Despite the challenges brought on by the COVID-19 pandemic, Sweaty Betty has experienced remarkable success, with demand for its sportswear range skyrocketing as consumers sought comfortable and stylish athleisure options while working from home during lockdown.

While specific sales figures for this year have not yet been released, Sweaty Betty’s performance in 2018 was already strong, with sales growing by 17% to reach £63 million and pre-tax losses narrowing to £4.2 million. However, potential investors may view the brand’s heavy reliance on physical stores as a disadvantage in the current retail landscape, which has seen a significant shift towards online shopping.

Reports of a potential sale have been circulating for months, but both Sweaty Betty and Goldman Sachs have refrained from commenting on the matter. The global athleisure market has seen rapid growth in recent years, driven by changing consumer preferences and an increasing interest in fitness and wellness. Sweaty Betty’s decision to seek investment reflects the brand’s confidence in its ability to capitalize on the continued popularity of athleisure wear.

The athleisure segment has become highly competitive, with numerous brands vying for market share. However, Sweaty Betty has managed to distinguish itself by focusing on the combination of fashion and function. The brand offers a range of stylish activewear pieces that are not only suitable for workouts but also seamlessly transition into everyday outfits. This versatility has contributed to Sweaty Betty’s appeal among consumers looking for clothing that can be worn both at the gym and in other social settings.

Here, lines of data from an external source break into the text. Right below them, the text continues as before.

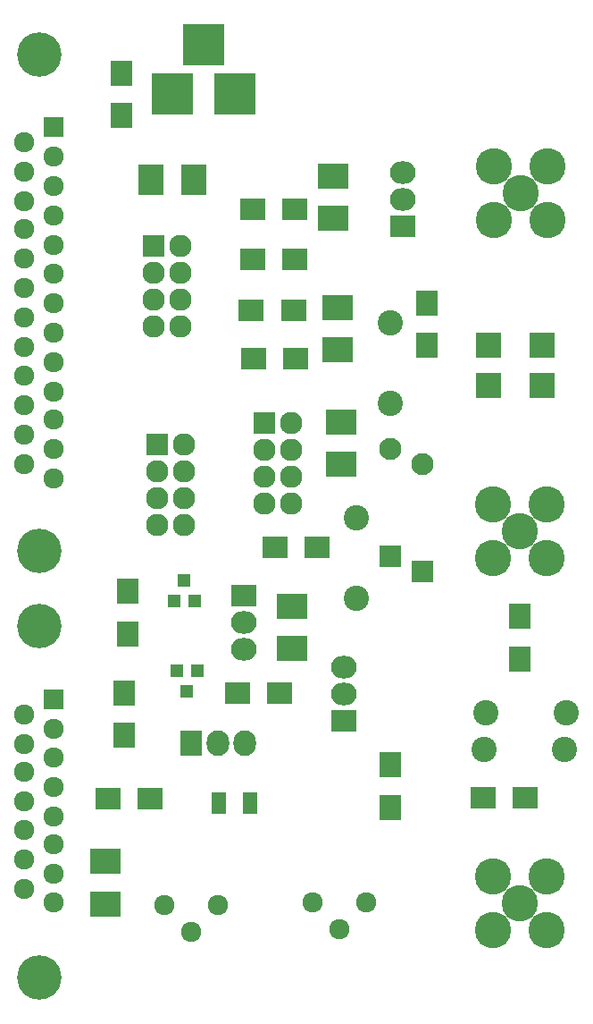
<source format=gbr>
G04 #@! TF.FileFunction,Soldermask,Top*
%FSLAX46Y46*%
G04 Gerber Fmt 4.6, Leading zero omitted, Abs format (unit mm)*
G04 Created by KiCad (PCBNEW 4.0.1-3.201512221401+6198~38~ubuntu15.10.1-stable) date Sat 12 Nov 2016 04:44:46 AM PST*
%MOMM*%
G01*
G04 APERTURE LIST*
%ADD10C,0.100000*%
%ADD11R,2.400000X2.000000*%
%ADD12R,2.000000X2.400000*%
%ADD13R,3.900120X3.900120*%
%ADD14C,2.099260*%
%ADD15R,2.099260X2.099260*%
%ADD16C,4.210000*%
%ADD17R,1.924000X1.924000*%
%ADD18C,1.924000*%
%ADD19C,3.448000*%
%ADD20R,2.432000X2.127200*%
%ADD21O,2.432000X2.127200*%
%ADD22R,2.127200X2.432000*%
%ADD23O,2.127200X2.432000*%
%ADD24R,2.127200X2.127200*%
%ADD25O,2.127200X2.127200*%
%ADD26R,1.200100X1.200100*%
%ADD27R,2.100000X2.400000*%
%ADD28R,2.400000X2.100000*%
%ADD29C,2.398980*%
%ADD30R,2.398980X2.398980*%
%ADD31R,2.900000X2.400000*%
%ADD32R,2.400000X2.900000*%
%ADD33R,1.400000X2.000000*%
G04 APERTURE END LIST*
D10*
D11*
X126270000Y-129595000D03*
X122270000Y-129595000D03*
D12*
X133180000Y-154205000D03*
X133180000Y-150205000D03*
X136615000Y-110470000D03*
X136615000Y-106470000D03*
D11*
X110385000Y-153360000D03*
X106385000Y-153360000D03*
X142000000Y-153325000D03*
X146000000Y-153325000D03*
D13*
X112479860Y-86695000D03*
X118479340Y-86695000D03*
X115479600Y-81996000D03*
D14*
X136250460Y-121755480D03*
D15*
X136250460Y-131915480D03*
D14*
X133165460Y-120315480D03*
D15*
X133165460Y-130475480D03*
D16*
X99873000Y-170306000D03*
X99873000Y-137032000D03*
D17*
X101270000Y-144017000D03*
D18*
X101270000Y-146811000D03*
X101270000Y-149478000D03*
X101270000Y-152272000D03*
X101270000Y-155066000D03*
X101270000Y-157733000D03*
X101270000Y-160527000D03*
X101270000Y-163194000D03*
X98476000Y-145414000D03*
X98476000Y-148208000D03*
X98476000Y-150875000D03*
X98476000Y-153669000D03*
X98476000Y-156336000D03*
X98476000Y-159130000D03*
X98476000Y-161924000D03*
D16*
X99873000Y-129972000D03*
X99873000Y-82982000D03*
D17*
X101270000Y-89840000D03*
D18*
X101270000Y-92634000D03*
X101270000Y-95428000D03*
X101270000Y-98222000D03*
X101270000Y-101016000D03*
X101270000Y-103683000D03*
X101270000Y-106477000D03*
X101270000Y-109271000D03*
X101270000Y-112065000D03*
X101270000Y-114859000D03*
X101270000Y-117526000D03*
X101270000Y-120320000D03*
X101270000Y-123114000D03*
X98476000Y-91237000D03*
X98476000Y-94031000D03*
X98476000Y-96825000D03*
X98476000Y-99492000D03*
X98476000Y-102286000D03*
X98476000Y-105080000D03*
X98476000Y-107874000D03*
X98476000Y-110668000D03*
X98476000Y-113335000D03*
X98476000Y-116129000D03*
X98476000Y-118923000D03*
X98476000Y-121717000D03*
D19*
X145570000Y-96060000D03*
X148110000Y-93520000D03*
X148110000Y-98600000D03*
X143030000Y-98600000D03*
X143030000Y-93520000D03*
X145410000Y-128070000D03*
X147950000Y-125530000D03*
X147950000Y-130610000D03*
X142870000Y-130610000D03*
X142870000Y-125530000D03*
X145455000Y-163290000D03*
X147995000Y-160750000D03*
X147995000Y-165830000D03*
X142915000Y-165830000D03*
X142915000Y-160750000D03*
D20*
X119325000Y-134160000D03*
D21*
X119325000Y-136700000D03*
X119325000Y-139240000D03*
D22*
X114325000Y-148115000D03*
D23*
X116865000Y-148115000D03*
X119405000Y-148115000D03*
D20*
X128810000Y-146020000D03*
D21*
X128810000Y-143480000D03*
X128810000Y-140940000D03*
D20*
X134325000Y-99240000D03*
D21*
X134325000Y-96700000D03*
X134325000Y-94160000D03*
D24*
X111105000Y-119815000D03*
D25*
X113645000Y-119815000D03*
X111105000Y-122355000D03*
X113645000Y-122355000D03*
X111105000Y-124895000D03*
X113645000Y-124895000D03*
X111105000Y-127435000D03*
X113645000Y-127435000D03*
D24*
X110725000Y-101030000D03*
D25*
X113265000Y-101030000D03*
X110725000Y-103570000D03*
X113265000Y-103570000D03*
X110725000Y-106110000D03*
X113265000Y-106110000D03*
X110725000Y-108650000D03*
X113265000Y-108650000D03*
D24*
X121260000Y-117785000D03*
D25*
X123800000Y-117785000D03*
X121260000Y-120325000D03*
X123800000Y-120325000D03*
X121260000Y-122865000D03*
X123800000Y-122865000D03*
X121260000Y-125405000D03*
X123800000Y-125405000D03*
D26*
X112694000Y-134690760D03*
X114594000Y-134690760D03*
X113644000Y-132691780D03*
X114850000Y-141255240D03*
X112950000Y-141255240D03*
X113900000Y-143254220D03*
D27*
X108255000Y-133780000D03*
X108255000Y-137780000D03*
X107920000Y-147385000D03*
X107920000Y-143385000D03*
D28*
X120180000Y-111695000D03*
X124180000Y-111695000D03*
X119990000Y-107125000D03*
X123990000Y-107125000D03*
X120115000Y-102300000D03*
X124115000Y-102300000D03*
X120115000Y-97605000D03*
X124115000Y-97605000D03*
D29*
X129995000Y-126785000D03*
X129995000Y-134405000D03*
X133215000Y-115960000D03*
X133215000Y-108340000D03*
X142250000Y-145255000D03*
X149870000Y-145255000D03*
X142055000Y-148760000D03*
X149675000Y-148760000D03*
D18*
X128365000Y-165710000D03*
X130905000Y-163170000D03*
X125825000Y-163170000D03*
X114305000Y-165975000D03*
X116845000Y-163435000D03*
X111765000Y-163435000D03*
D30*
X147555000Y-110435000D03*
X147555000Y-114245000D03*
X142475000Y-110435000D03*
X142475000Y-114245000D03*
D12*
X145410000Y-136135000D03*
X145410000Y-140135000D03*
D31*
X128490000Y-121735000D03*
X128490000Y-117735000D03*
X128195000Y-110875000D03*
X128195000Y-106875000D03*
D11*
X118675000Y-143355000D03*
X122675000Y-143355000D03*
D31*
X106180000Y-163350000D03*
X106180000Y-159350000D03*
X123830000Y-139160000D03*
X123830000Y-135160000D03*
D12*
X107665000Y-88715000D03*
X107665000Y-84715000D03*
D32*
X110510000Y-94830000D03*
X114510000Y-94830000D03*
D31*
X127750000Y-98465000D03*
X127750000Y-94465000D03*
D33*
X116915000Y-153825000D03*
X119915000Y-153825000D03*
M02*

</source>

By actively searching for a new investor, Sweaty Betty aims to solidify its position in the athleisure market and expand its global presence. A potential investment from a private equity firm could provide the necessary resources and expertise to support the brand’s growth plans, such as opening new stores and investing in e-commerce capabilities.

The COVID-19 pandemic has posed significant challenges for the retail industry, but it has also created opportunities for brands that can adapt to changing consumer demands. Sweaty Betty’s success during this difficult period underscores the resilience of the athleisure market and the brand’s ability to connect with customers. As more people embrace a healthier and more active lifestyle, the demand for stylish and functional sportswear is expected to continue growing.

In conclusion, Sweaty Betty’s search for a new investor demonstrates its strong performance in the athleisure segment and its ambition to expand globally. With its unique blend of fashion and functionality, the brand is well-positioned to capitalize on the increasing popularity of athleisure wear. As the retail industry continues to evolve, Sweaty Betty’s ability to adapt and innovate will be crucial in maintaining its competitive edge.